The format of a quaternion is “(real_part, unreal_part)” with the types “real” and “Real3D”, respectively.

While there are other possible applications for quaternions (rotation) in the simulation code, they will be used at the C++-level in order to per- form the integration of the Euler equations of motion regarding the partic- les angular motion, i.e. the rigid body dynamics.

Usage:

The following methods from C++-level are available at the python-level:

• getReal()
return the scalar part of the quaternion
• setReal(real)
sets the scalar part of the quaternion
• getImag()
returns the vector part of the quaternion
• getImagItem(i)
returns element i of vector part of the quaternion
• setImag(Real3D)
sets the vector part of the quaternion
• setImagItem(i, real)
sets element i of vector part of the quaternion
• sqr()
the inner product of the quaternion
• abs()
the absolute value of the quaternion
• normalize()
normalizes the quaternion to unit length
• transpose()
transposes the quaternion (changes sign of unreal_part)

The multiplication operator is overloaded in order to perform quaternion multiplication, see examples below. Furthermore, it is possible to multi- ply a quaternion with a scalar, in order to rescale it.

Examples:

Initialize:

>>> espressopp.Quaternion()
Quaternion(0.0, Real3D(0.0, 0.0, 0.0))

>>> espressopp.Quaternion(0.0, 1.0, 2.0, 3.0)
Quaternion(1.0, Real3D(1.0, 2.0, 3.0))

>>> vec = espressopp.Real3D(1.0, 2.0, 3.0)
>>> Quaternion(vec)
Quaternion(0.0, Real3D(1.0, 2.0, 3.0))

>>> espressopp.Quaternion(1.0)
Quaternion(1.0, Real3D(0.0, 0.0, 0.0))


Get:

>>> q = espressopp.Quaternion(0.0, 1.0, 2.0, 3.0)
>>> q.getReal()
0.0
>>> q.getImag()
Real3D(1.0, 2.0, 3.0)
>>> q.getImagItem(0)
1.0


Set:

>>> q = espressopp.Quaternion(0.0, 0.0, 0.0, 0.0)
>>> q.setReal(1.0)
>>> vec = espressopp.Real3D(1.0, 2.0, 3.0)
>>> q.setImag(vec)
>>> q
Quaternion(1.0, Real3D(1.0, 2.0, 3.0))
>>> q.setImagItem(0, 0.0)
Quaternion(1.0, Real3D(0.0, 2.0, 3.0))


Transpose and normalize:

>>> q = Quaternion(0.0, 1.0, 2.0, 3.0)
>>> q.transpose()
Quaternion(0.0, Real3D(-1.0, -2.0, -3.0))
>>> q = Quaternion(0.0, 1.0, 2.0, 3.0)
>>> q.normalize()
Quaternion(0.0, Real3D(0.2672612419124244, 0.5345224838248488, 0.8017837257372732))

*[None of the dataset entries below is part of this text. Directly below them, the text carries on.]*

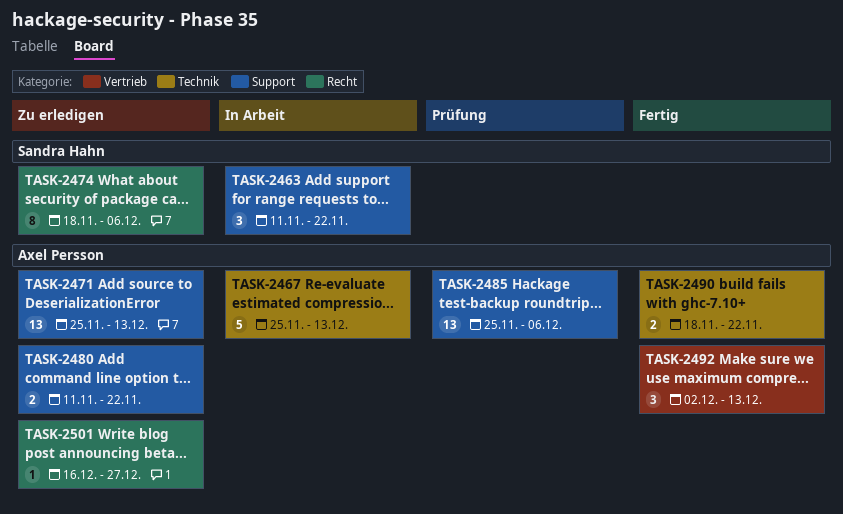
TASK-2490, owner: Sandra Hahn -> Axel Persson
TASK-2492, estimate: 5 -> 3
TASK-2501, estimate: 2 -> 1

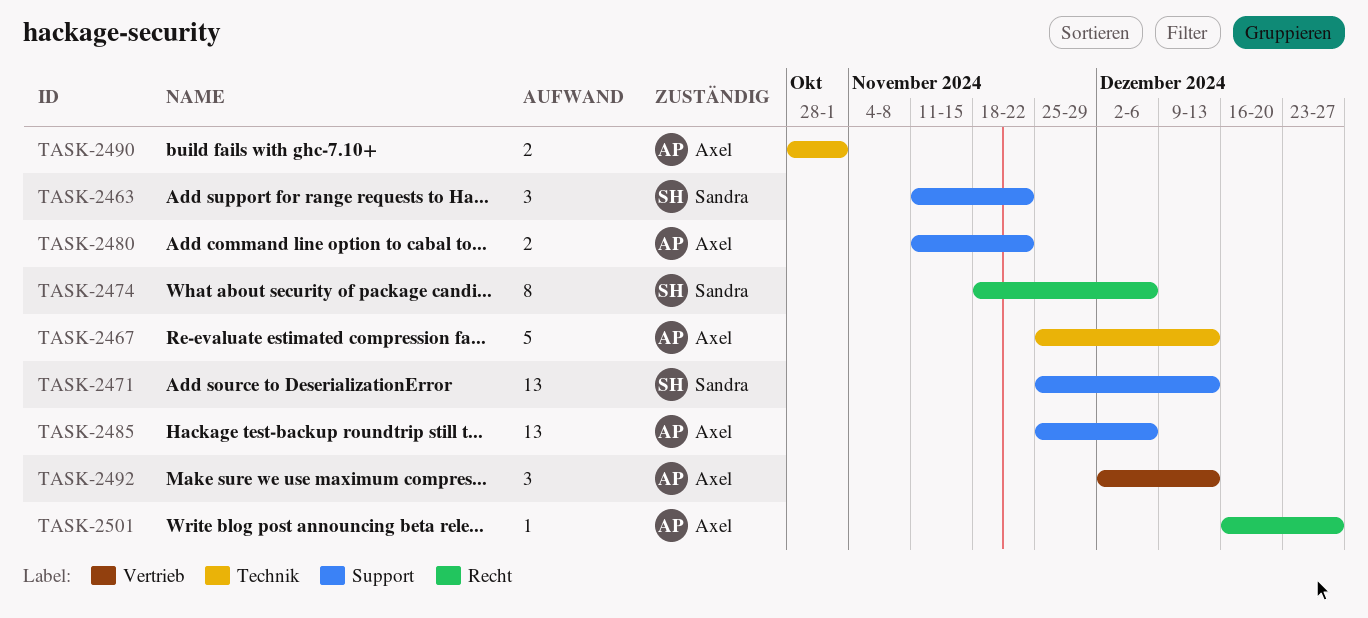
TASK-2471, owner: Axel Persson -> Sandra Hahn
TASK-2490, start: Nov 18 -> Oct 28
TASK-2490, due: Nov 22 -> Nov 1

Inner product and absolute value:

>>> q = Quaternion(0.0, 1.0, 2.0, 3.0)
>>> q.sqr()
14.0
>>> q.abs()
3.7416573867739413


Quaternion multiplication (compare, e.g., wikipedia):

>>> p = Quaternion(0.0, 1.0, 2.0, 3.0)
>>> q = Quaternion(0.0, 1.0, 2.0, 3.0)
Quaternion(-14.0, Real3D(0.0, 0.0, 0.0))

espressopp.Quaternion.toQuaternion(*args)

Try to convert the arguments to a Quaternion, return the argument if it is already a Quaternion.

espressopp.Quaternion.toQuaternionFromVector(*args)

Try to convert the arguments to a Quaternion.

This function will only convert to a Quaternion if real_part, unreal_part[0], unreal_part[1] and unreal_part[2] are specified.